Import CSV files using Builder

Deephaven provides tools for inferring a table schema from sample data and importing CSV files. CSV imports may be performed from inside a Deephaven Groovy or Python script. Compared to other methods, this permits more elaborate logic with respect to existing data. These scripts may be executed as a persistent query or from the command line using the iris_exec run_local_script tool. All imports should be performed as the dbmerge user (or from a persistent query, running on a merge server).

Example

The following script imports a single CSV file to a specified partition:

import com.illumon.iris.importers.util.CsvImport
import com.illumon.iris.importers.ImportOutputMode

rows = new CsvImport.Builder("Test","Sample")
    .setSourceFile("/db/TempFiles/dbquery/staging/data1.csv")
    .setDestinationPartitions("localhost/2018-04-01")
    .setOutputMode(ImportOutputMode.REPLACE)
    .build()
    .run()

println "Imported " + rows + " rows."

from deephaven import *

rows = (
    CsvImport.Builder("Test", "Sample")
    .setSourceFile("/db/TempFiles/dbquery/staging/data1.csv")
    .setDestinationPartitions("localhost/2018-04-01")
    .setOutputMode("REPLACE")
    .build()
    .run()
)

print("Imported {} rows.".format(rows))

Import API Reference

The CSV import class provides a static builder method, which produces an object used to set parameters for the import.

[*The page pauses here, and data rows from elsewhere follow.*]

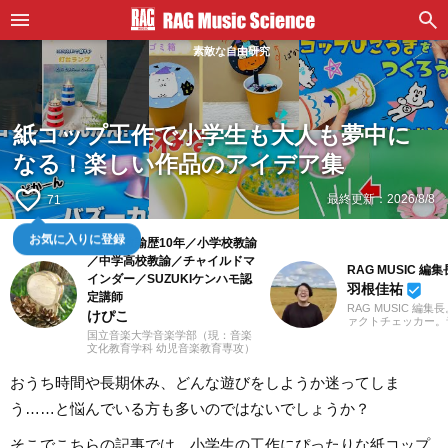
素敵な自由研究
紙コップ工作で小学生も大人も夢中に
なる！楽しい作品のアイデア集
favorite_border
最終更新：
2026/8/8
71
お気に入りに登録
幼稚園教諭歴10年／小学校教諭
／中学高校教諭／チャイルドマ
RAG MUSIC 編集
インダー／SUZUKIケンハモ認
羽根佳祐
beenhere
定講師
RAG MUSIC 編集
けぴこ
ァクトチェッカー。
での勤務や婚礼音響
国立音楽大学音楽学部（現：音楽
2016年からRAG M
文化教育学科 幼児音楽教育専攻）
一員に。小学校では
卒業。小学校時代は、ゲーム研究
中学校では吹奏楽で
家の草場純先生が担任でした。大
おうち時間や長期休み、どんな遊びをしようか迷ってしま
ト、高校以降はバン
学卒業後は幼稚園教諭として10年
と、さまざまな楽器
間、学童保育指導員として7年間勤
う……と悩んでいる方も多いのではないでしょうか？
楽曲紹介記事をはじ
務した後、シンガポールのインタ
楽フェスの紹介記事
ーナショナルスクールで音楽教諭
ートなど、自身の音
として赴任。音楽教育だけでな
そこでこちらの記事では、小学生の工作にぴったりな紙コップ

The builder returns an import object from the build() method. Imports are executed via the run() method and if successful, return the number of rows imported. All other parameters and options for the import are configured via the setter methods described below. The general pattern when scripting an import is:

nRows = CsvImport.builder(<namespace>,<table>)
    .set<option>(<option value>)
    ...
    .build()
    .run()

CSV Import Options

Setter Method	Type	Req?	Default	Description
`setDestinationDirectory`	File \| String	No*	N/A	The destination directory. e.g., `/tmp/mylocation`.
`setOutputMode`	ImportOutputMode \| String	No	`SAFE`	Enumeration with the following options: `ImportOutputMode.SAFE \| ImportOutputMode.REPLACE \| ImportOutputMode.APPEND`. May also be specified as String (e.g.,`"SAFE"/"REPLACE"/"APPEND"`).
`setStrict`	boolean	No	`true`	If `true`, will allow target columns that are missing from the source to remain null, and will allow import to continue when data conversions fail. In most cases, this should be set to false only when developing the import process for a new data source.
`setPartitionColumn`	String	No	N/A	Column name to use to choose which partition to import each source row.
`setSourceName`	String	No	N/A	Specific `ImportSource` to use (from the table schema). If not specified, the importer will use the first `ImportSource` block that it finds that matches the type of the import (CSV/XML/JSON/JDBC).
`setSourceDirectory`	String	No*	N/A	Directory from which to read source file(s).
`setSourceFile`	String	No*	N/A	Source file name (either full path on server filesystem or relative to specified source directory).
`setSourceGlob`	String	No*	N/A	Source file(s) wildcard expression.
`setFileFormat`	String	No	`DEFAULT`	The Apache Commons CSV parser is used to parse the file itself. Five common formats are supported: `DEFAULT` – default format if none is specified; comma-separated field values, newline row terminators, double-quotes around field values that contain embedded commas, newline characters, or double-quotes. `TRIM` - Similar to `DEFAULT`, but will trim all white space around values. `EXCEL` – The Microsoft Excel CSV format. `MYSQL` – The MySQL CSV format. `RFC4180` – IETF RFC 4180 MIME text/csv format. `TDF` – Tab-delimited format.
`setDelimiter`	char	No	`,`	Allows specification of a character other than the file format default as the field delimiter. If delimiter is specified, `fileFormat` is ignored. This must be a single character.
`setSkipLines`	int	No	0	Number of lines to skip before beginning parse (before header line, if any).
`setSkipFooterLines`	int	No	0	Number of footer lines to be skipped at the end of files being read.
`setTrim`	boolean	No	`false`	Whether to trim whitespace from field values.
`setConstantColumnValue`	String	No	N/A	A String to materialize as the source column when an `ImportColumn` is defined with a `sourceType` of `CONSTANT`.

* The sourceDirectory parameter will be used in conjunction with sourceFile or sourceGlob. If sourceDirectory is not provided, but sourceFile is, then sourceFile will be used as a fully qualified file name. If sourceDirectory is not provided, but sourceGlob is, then sourceDirectory will default to the configured log file directory from the prop file being used.